Method for making field effect transistor
Abstract
The present invention provides a method for making a field effect transistor, comprising of the following steps: providing a silicon substrate with a first type, forming a shallow trench by photolithography and etching processes, and forming silicon dioxide shallow trench isolations inside the shallow trench; forming by deposition a high-K gate dielectric layer and a metal gate electrode layer on the substrate and the shallow trench isolations; forming a gate structure by photolithography and etching processes; forming source/drain extension regions by ion implantation of dopants of a second type; depositing an insulating layer to form sidewalls tightly adhered to the sides of the gate; forming source/drain regions and PN junction interfaces between the source/drain region and the silicon substrate by ion implantation of dopants of the second type; and performing microwave annealing to activate implanted ions.
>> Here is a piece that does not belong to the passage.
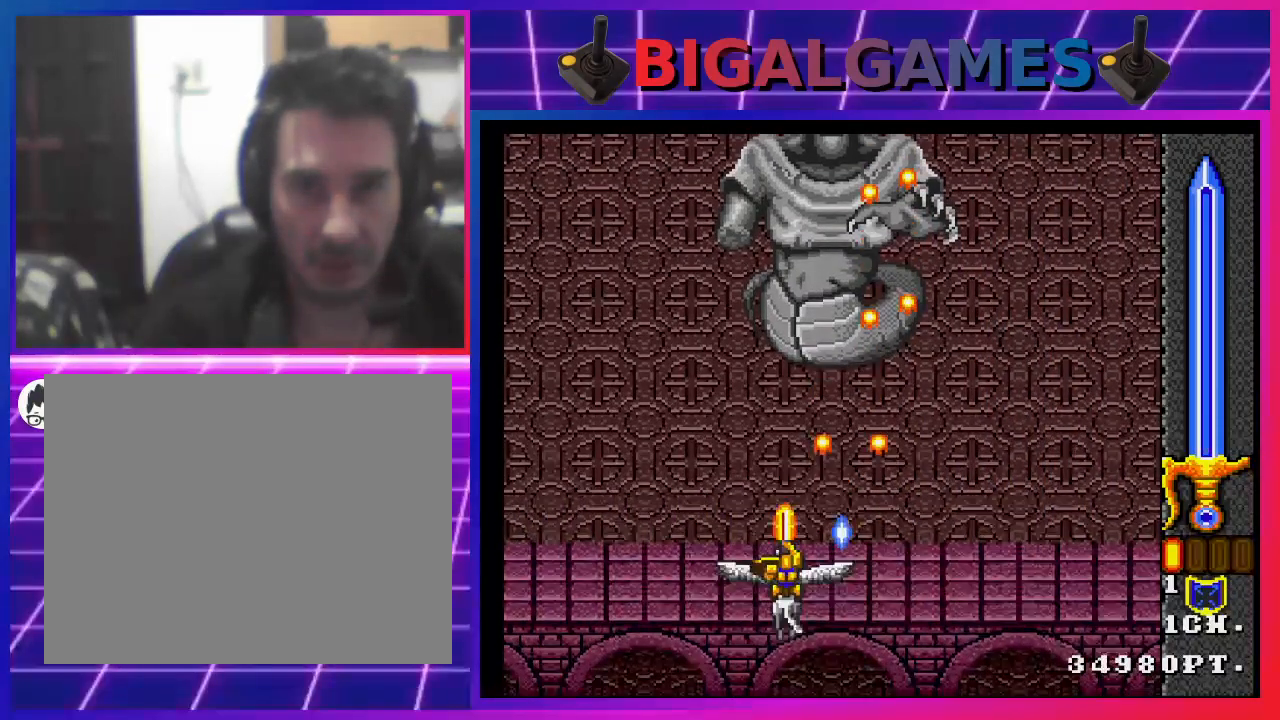
{"buttons": ["CROSS", "DPAD_DOWN"], "left_stick": "center", "right_stick": "center", "events": [[67, "CROSS", "up"], [100, "CROSS", "down"], [467, "DPAD_DOWN", "down"]]}
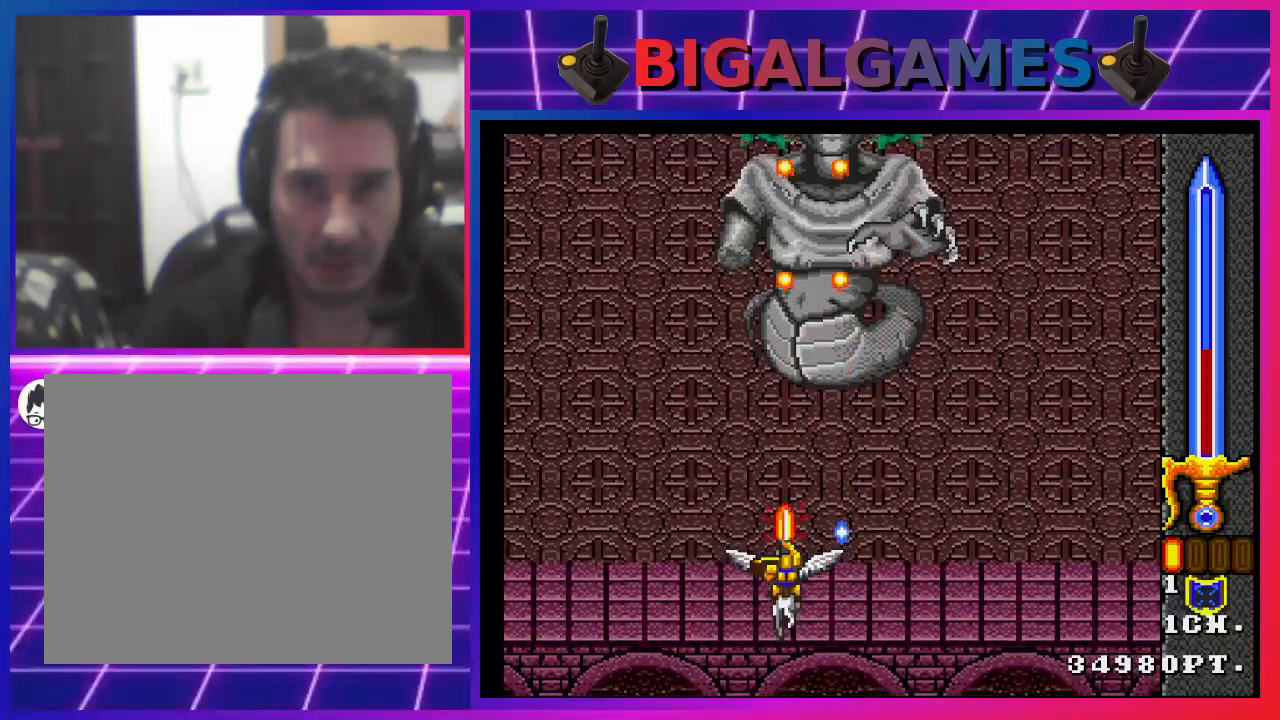
{"buttons": ["CROSS", "DPAD_DOWN"], "left_stick": "center", "right_stick": "center", "events": [[167, "DPAD_DOWN", "up"], [400, "DPAD_DOWN", "down"]]}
The novel process of making a field effect transistor in the present invention can achieve impurity activation in the source/drain area at a low temperature and can reduce the influence of source/drain annealing on high-K gate dielectric and metal gate electrode.
Claims
exact text as granted — not AI-modified1 . A method of making a field-effect transistor, comprising:
forming shallow trench isolation structures on a substrate of a first type; depositing a high-K dielectric layer and a metal gate electrode layer over the substrate with the shallow trench isolation structures; etching the high-K dielectric layer and the metal gate electrode layer to form a gate structure; implanting dopant ions of a second type into areas of the substrate corresponding to source/drain extension regions; forming sidewalls on sides of the gate structure; implanting dopant ions of the second type to into areas of the substrate corresponding to source/drain regions; and annealing using microwave to activate the implanted ions to form the source/drain extension regions and the source/drain regions, and to form P-N junctions at the interface between the source/drain regions and the silicon substrate.
2 . The method of making the field-effect transistor according to claim 1 , wherein the substrate of the first type is a silicon substrate or silicon-on-insulator substrate.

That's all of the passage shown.